◆ DIRECTIONS FOR THIS TASK ◆
Reproduce the rows below with "inebriated" replaced by "intoxicated" and everything else left unchanged, and omit the pictures from your answer.

◆ INPUT ◆
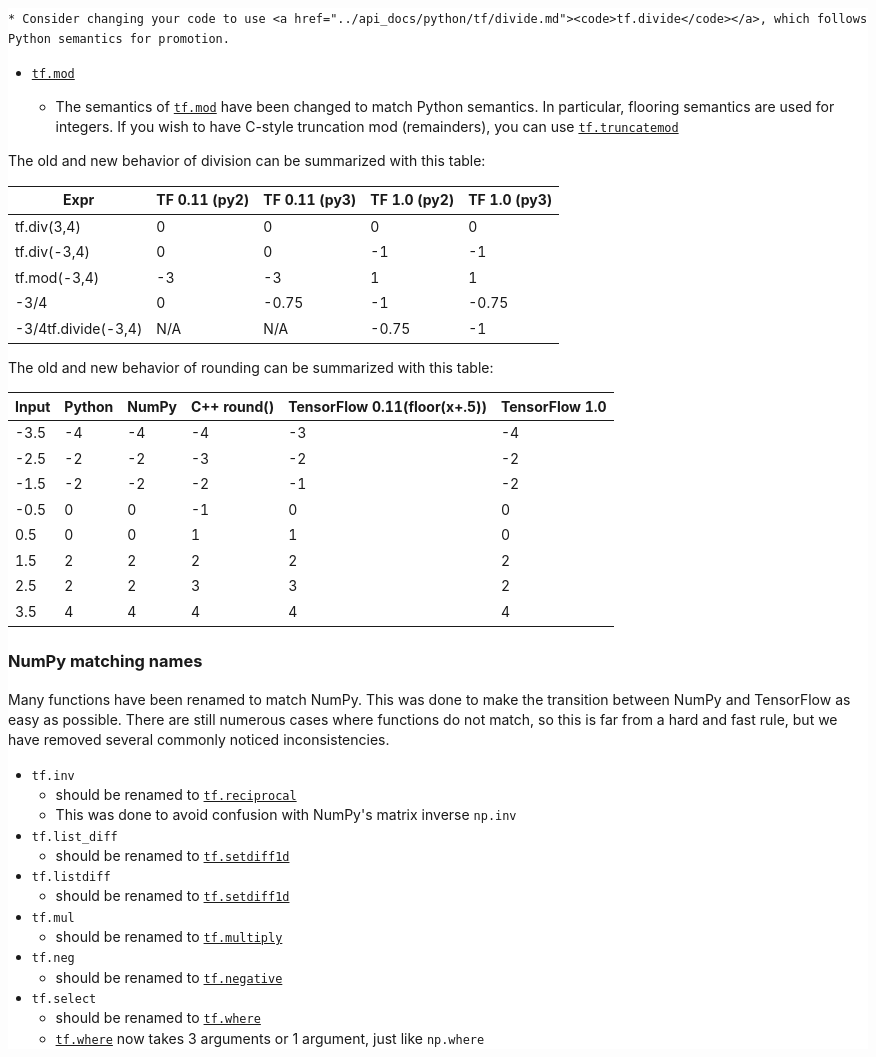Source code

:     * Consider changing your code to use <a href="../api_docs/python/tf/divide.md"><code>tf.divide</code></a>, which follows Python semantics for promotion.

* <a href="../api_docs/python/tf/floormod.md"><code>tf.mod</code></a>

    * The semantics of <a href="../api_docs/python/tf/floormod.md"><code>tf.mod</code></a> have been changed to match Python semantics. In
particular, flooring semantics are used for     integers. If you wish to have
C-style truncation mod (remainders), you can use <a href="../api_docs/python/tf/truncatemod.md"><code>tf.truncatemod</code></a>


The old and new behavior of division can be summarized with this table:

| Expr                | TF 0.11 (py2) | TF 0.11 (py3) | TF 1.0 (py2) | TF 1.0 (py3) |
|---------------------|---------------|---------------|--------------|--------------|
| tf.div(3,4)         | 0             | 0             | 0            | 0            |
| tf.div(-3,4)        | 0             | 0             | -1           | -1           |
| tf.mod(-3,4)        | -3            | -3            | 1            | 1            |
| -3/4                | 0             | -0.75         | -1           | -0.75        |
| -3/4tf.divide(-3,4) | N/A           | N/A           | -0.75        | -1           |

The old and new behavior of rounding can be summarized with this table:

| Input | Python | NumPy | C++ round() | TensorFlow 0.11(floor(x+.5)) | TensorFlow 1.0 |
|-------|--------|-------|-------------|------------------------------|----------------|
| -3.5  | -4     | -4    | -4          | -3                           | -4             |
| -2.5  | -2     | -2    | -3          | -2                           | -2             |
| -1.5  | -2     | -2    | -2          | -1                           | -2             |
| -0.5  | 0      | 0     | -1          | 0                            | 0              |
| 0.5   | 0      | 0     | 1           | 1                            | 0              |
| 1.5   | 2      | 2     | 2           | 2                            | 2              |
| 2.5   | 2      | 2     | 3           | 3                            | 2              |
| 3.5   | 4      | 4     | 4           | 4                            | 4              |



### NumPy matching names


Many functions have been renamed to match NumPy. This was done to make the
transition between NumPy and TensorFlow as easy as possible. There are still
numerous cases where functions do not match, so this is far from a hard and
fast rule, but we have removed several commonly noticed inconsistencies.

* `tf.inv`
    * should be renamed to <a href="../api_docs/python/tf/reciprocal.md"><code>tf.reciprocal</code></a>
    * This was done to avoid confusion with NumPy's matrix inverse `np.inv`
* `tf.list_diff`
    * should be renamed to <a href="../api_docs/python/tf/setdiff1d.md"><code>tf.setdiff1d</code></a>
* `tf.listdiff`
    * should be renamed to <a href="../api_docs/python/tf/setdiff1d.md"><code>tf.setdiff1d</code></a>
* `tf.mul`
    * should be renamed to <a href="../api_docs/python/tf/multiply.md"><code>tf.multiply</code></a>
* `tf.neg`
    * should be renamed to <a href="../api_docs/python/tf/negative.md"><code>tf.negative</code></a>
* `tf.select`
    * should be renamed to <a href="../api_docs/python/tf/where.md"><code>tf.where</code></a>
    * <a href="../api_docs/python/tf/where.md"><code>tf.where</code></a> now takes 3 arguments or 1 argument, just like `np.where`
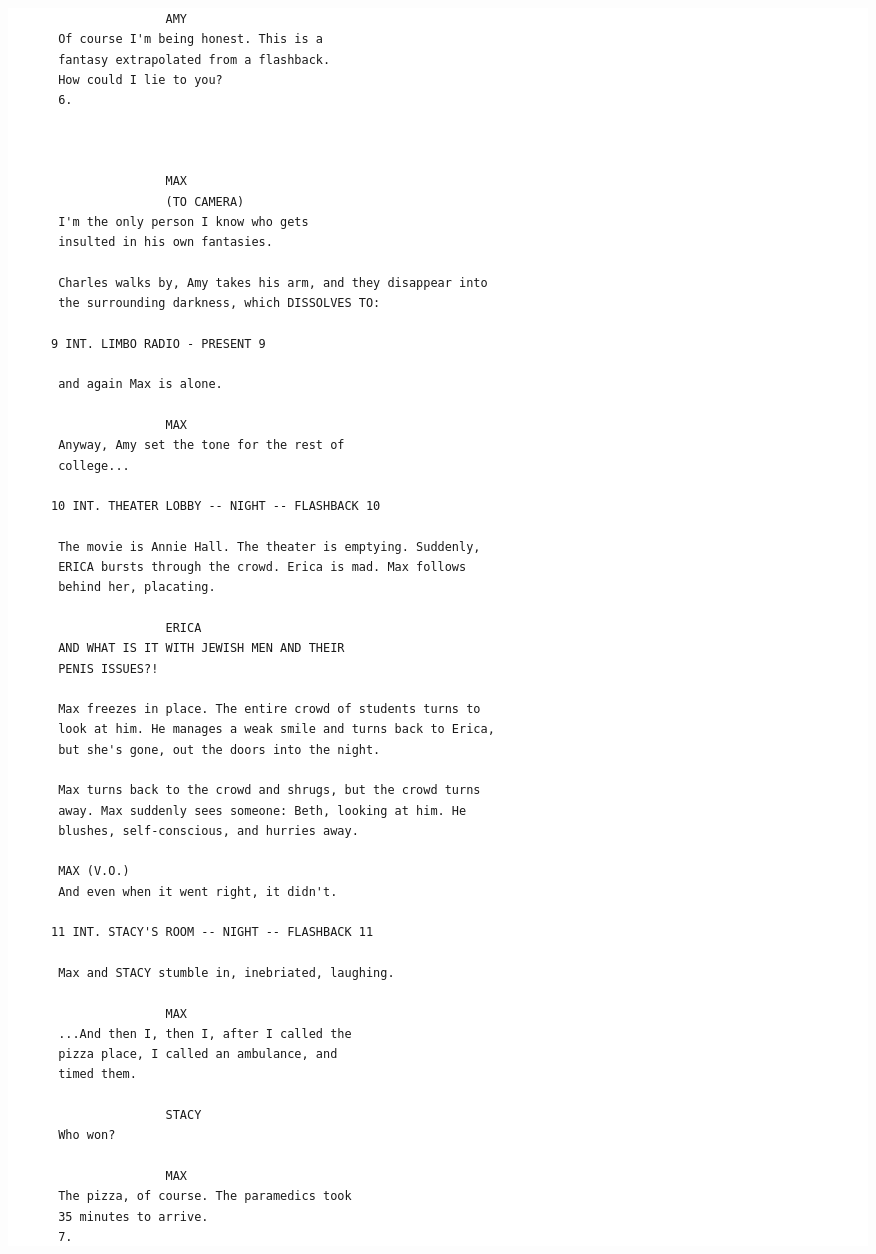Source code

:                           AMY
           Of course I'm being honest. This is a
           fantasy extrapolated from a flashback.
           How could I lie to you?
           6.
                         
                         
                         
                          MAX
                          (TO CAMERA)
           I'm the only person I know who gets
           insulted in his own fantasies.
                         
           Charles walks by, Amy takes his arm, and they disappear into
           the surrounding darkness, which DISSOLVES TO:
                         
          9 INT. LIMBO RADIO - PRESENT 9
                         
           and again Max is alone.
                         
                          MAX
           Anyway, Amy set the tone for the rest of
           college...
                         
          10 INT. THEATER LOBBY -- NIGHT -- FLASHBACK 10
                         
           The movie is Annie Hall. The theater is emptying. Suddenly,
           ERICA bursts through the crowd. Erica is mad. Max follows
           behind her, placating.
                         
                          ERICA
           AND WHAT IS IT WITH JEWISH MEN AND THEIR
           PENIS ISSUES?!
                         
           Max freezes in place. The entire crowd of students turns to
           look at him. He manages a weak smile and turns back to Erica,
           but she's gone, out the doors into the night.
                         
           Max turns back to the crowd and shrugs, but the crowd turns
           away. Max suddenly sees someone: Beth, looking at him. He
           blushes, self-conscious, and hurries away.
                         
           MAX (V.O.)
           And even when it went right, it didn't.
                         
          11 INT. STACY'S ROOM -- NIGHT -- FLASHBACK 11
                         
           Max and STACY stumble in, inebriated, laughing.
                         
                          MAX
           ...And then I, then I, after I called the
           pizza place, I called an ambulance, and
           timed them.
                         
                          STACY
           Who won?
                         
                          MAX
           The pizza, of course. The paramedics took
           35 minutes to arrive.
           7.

◆ TASK RESPONSE ◆
Source code

:     * Consider changing your code to use <a href="../api_docs/python/tf/divide.md"><code>tf.divide</code></a>, which follows Python semantics for promotion.

* <a href="../api_docs/python/tf/floormod.md"><code>tf.mod</code></a>

    * The semantics of <a href="../api_docs/python/tf/floormod.md"><code>tf.mod</code></a> have been changed to match Python semantics. In
particular, flooring semantics are used for     integers. If you wish to have
C-style truncation mod (remainders), you can use <a href="../api_docs/python/tf/truncatemod.md"><code>tf.truncatemod</code></a>


The old and new behavior of division can be summarized with this table:

| Expr                | TF 0.11 (py2) | TF 0.11 (py3) | TF 1.0 (py2) | TF 1.0 (py3) |
|---------------------|---------------|---------------|--------------|--------------|
| tf.div(3,4)         | 0             | 0             | 0            | 0            |
| tf.div(-3,4)        | 0             | 0             | -1           | -1           |
| tf.mod(-3,4)        | -3            | -3            | 1            | 1            |
| -3/4                | 0             | -0.75         | -1           | -0.75        |
| -3/4tf.divide(-3,4) | N/A           | N/A           | -0.75        | -1           |

The old and new behavior of rounding can be summarized with this table:

| Input | Python | NumPy | C++ round() | TensorFlow 0.11(floor(x+.5)) | TensorFlow 1.0 |
|-------|--------|-------|-------------|------------------------------|----------------|
| -3.5  | -4     | -4    | -4          | -3                           | -4             |
| -2.5  | -2     | -2    | -3          | -2                           | -2             |
| -1.5  | -2     | -2    | -2          | -1                           | -2             |
| -0.5  | 0      | 0     | -1          | 0                            | 0              |
| 0.5   | 0      | 0     | 1           | 1                            | 0              |
| 1.5   | 2      | 2     | 2           | 2                            | 2              |
| 2.5   | 2      | 2     | 3           | 3                            | 2              |
| 3.5   | 4      | 4     | 4           | 4                            | 4              |



### NumPy matching names


Many functions have been renamed to match NumPy. This was done to make the
transition between NumPy and TensorFlow as easy as possible. There are still
numerous cases where functions do not match, so this is far from a hard and
fast rule, but we have removed several commonly noticed inconsistencies.

* `tf.inv`
    * should be renamed to <a href="../api_docs/python/tf/reciprocal.md"><code>tf.reciprocal</code></a>
    * This was done to avoid confusion with NumPy's matrix inverse `np.inv`
* `tf.list_diff`
    * should be renamed to <a href="../api_docs/python/tf/setdiff1d.md"><code>tf.setdiff1d</code></a>
* `tf.listdiff`
    * should be renamed to <a href="../api_docs/python/tf/setdiff1d.md"><code>tf.setdiff1d</code></a>
* `tf.mul`
    * should be renamed to <a href="../api_docs/python/tf/multiply.md"><code>tf.multiply</code></a>
* `tf.neg`
    * should be renamed to <a href="../api_docs/python/tf/negative.md"><code>tf.negative</code></a>
* `tf.select`
    * should be renamed to <a href="../api_docs/python/tf/where.md"><code>tf.where</code></a>
    * <a href="../api_docs/python/tf/where.md"><code>tf.where</code></a> now takes 3 arguments or 1 argument, just like `np.where`
Source code

:                           AMY
           Of course I'm being honest. This is a
           fantasy extrapolated from a flashback.
           How could I lie to you?
           6.
                         
                         
                         
                          MAX
                          (TO CAMERA)
           I'm the only person I know who gets
           insulted in his own fantasies.
                         
           Charles walks by, Amy takes his arm, and they disappear into
           the surrounding darkness, which DISSOLVES TO:
                         
          9 INT. LIMBO RADIO - PRESENT 9
                         
           and again Max is alone.
                         
                          MAX
           Anyway, Amy set the tone for the rest of
           college...
                         
          10 INT. THEATER LOBBY -- NIGHT -- FLASHBACK 10
                         
           The movie is Annie Hall. The theater is emptying. Suddenly,
           ERICA bursts through the crowd. Erica is mad. Max follows
           behind her, placating.
                         
                          ERICA
           AND WHAT IS IT WITH JEWISH MEN AND THEIR
           PENIS ISSUES?!
                         
           Max freezes in place. The entire crowd of students turns to
           look at him. He manages a weak smile and turns back to Erica,
           but she's gone, out the doors into the night.
                         
           Max turns back to the crowd and shrugs, but the crowd turns
           away. Max suddenly sees someone: Beth, looking at him. He
           blushes, self-conscious, and hurries away.
                         
           MAX (V.O.)
           And even when it went right, it didn't.
                         
          11 INT. STACY'S ROOM -- NIGHT -- FLASHBACK 11
                         
           Max and STACY stumble in, intoxicated, laughing.
                         
                          MAX
           ...And then I, then I, after I called the
           pizza place, I called an ambulance, and
           timed them.
                         
                          STACY
           Who won?
                         
                          MAX
           The pizza, of course. The paramedics took
           35 minutes to arrive.
           7.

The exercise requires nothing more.